CAÑON CITY, Colo. — With more than 100 bodies improperly stored at the Return to Nature Funeral Home in Penrose funeral home, many people are wondering, how did this happen?
The president of the Colorado Funeral Directors, Joseph Walsh, said there is no specific license required for people working in funeral homes. People working in funeral homes do not need a certificate, education or license. Instead, it is the funeral home itself that is required to renew their license every year. The Return To Nature's Funeral Home registration expired in November 2022.
Michael Hendry is the general manager of the Holt Family Funeral Home in Cañon City.
“In the state of Colorado we are very unique; we do not require licensing for funeral directors or education requirements for funeral directors,” Hendry said.
Hendry has a degree in mortuary science, but in the state of Colorado, it's not a requirement.

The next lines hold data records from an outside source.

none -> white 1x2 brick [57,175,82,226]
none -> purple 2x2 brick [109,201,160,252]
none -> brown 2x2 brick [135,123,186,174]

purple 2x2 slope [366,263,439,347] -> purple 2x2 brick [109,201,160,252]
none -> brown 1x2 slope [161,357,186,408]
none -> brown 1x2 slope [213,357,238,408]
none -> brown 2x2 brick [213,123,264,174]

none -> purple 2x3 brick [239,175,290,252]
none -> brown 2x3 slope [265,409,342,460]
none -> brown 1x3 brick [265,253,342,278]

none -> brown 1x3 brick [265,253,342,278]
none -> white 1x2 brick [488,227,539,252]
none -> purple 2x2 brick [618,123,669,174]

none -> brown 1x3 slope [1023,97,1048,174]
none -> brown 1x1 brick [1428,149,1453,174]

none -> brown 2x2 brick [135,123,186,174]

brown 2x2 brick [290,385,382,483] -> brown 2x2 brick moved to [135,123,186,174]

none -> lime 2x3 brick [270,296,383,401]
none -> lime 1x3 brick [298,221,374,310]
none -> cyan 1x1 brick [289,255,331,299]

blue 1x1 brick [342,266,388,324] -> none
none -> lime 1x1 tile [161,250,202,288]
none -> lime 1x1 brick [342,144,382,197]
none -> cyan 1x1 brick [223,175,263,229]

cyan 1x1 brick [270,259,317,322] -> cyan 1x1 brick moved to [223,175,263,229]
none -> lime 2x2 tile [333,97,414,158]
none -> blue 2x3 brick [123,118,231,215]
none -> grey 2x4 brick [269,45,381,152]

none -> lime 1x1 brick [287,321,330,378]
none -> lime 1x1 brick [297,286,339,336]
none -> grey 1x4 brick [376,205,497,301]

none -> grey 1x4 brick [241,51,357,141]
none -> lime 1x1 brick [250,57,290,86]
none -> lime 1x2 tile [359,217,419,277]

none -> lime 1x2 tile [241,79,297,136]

He said, even though it is not a requirement, many of the funeral home directors he knows, do have a degree in mortuary science. Holt Family Funeral Home provides multiple services that a family might need for their loved one, including cremation and burial.
“We can help you and assist the families in any way that they need,” Hendry said. “Our funeral directors when they are meeting with the families are kept up to high standards,” Hendry said.
Hendry said according to state regulations, one of five things must happen within 24 hours of someone passing away.
“So an individual has to be embalmed, refrigerated, cremated, buried or donated to science,” Hendry said.
Holt Family Funeral Home also has their own policies in place.
“We make sure they have the proper identification on them so we can make sure who they are. Then we met with the family and talked about what the family needs and wants,” Hendry said.
Hendry said he is unsure how the investigation into the Return to Nature Funeral Home will impact the funeral home industry entirely. He did mention he believes people could become more involved in the process.
“If they want to come inspect our facility they are more than welcome to,” Hendry said. “We will show them where their loved one is kept. We will show them where they will be, where the disposition will take place. We're very open because we want our families to be comfortable with the services that we are providing. We want them to have faith in us and trust us and we understand that trust has to be earned,” Hendry said.
Just down the road from the Holt Family Funeral Home is Harwood Cremation And Funeral Service.
The owner of Harwood Cremation And Funeral Services, Lloyd Harwood said they always allow families to see and spend time with their loved ones, get closure and say goodbye.
“They can see their loved one and how they are taken care of until the time of burial or cremation, unfortunately that does not seem to be the case going on there,” Harwood said.
He is referring to the Return To Nature Funeral Home investigation. The Fremont County sheriff said the 115 bodies found were improperly stored inside the Return To Nature Funeral Home.
Hendry said improper storage of bodies means they were not refrigerated correctly.
“They are speaking mostly to the fact that there is no refrigeration there to keep the bodies at a cooler temperature,” Hendry said.
Hendry said proper storage is around 38 to 45 degrees of refrigeration, a fact everyone in the funeral home business knows.He also said the situation at the funeral home in Penrose, is very unusual.
According to Walsh, funeral home inspections are new in Colorado this year.
A law was passed this spring allowing the Colorado Department of Regulatory Agencies to inspect funeral homes. Before this year the department did not have authorization to do so.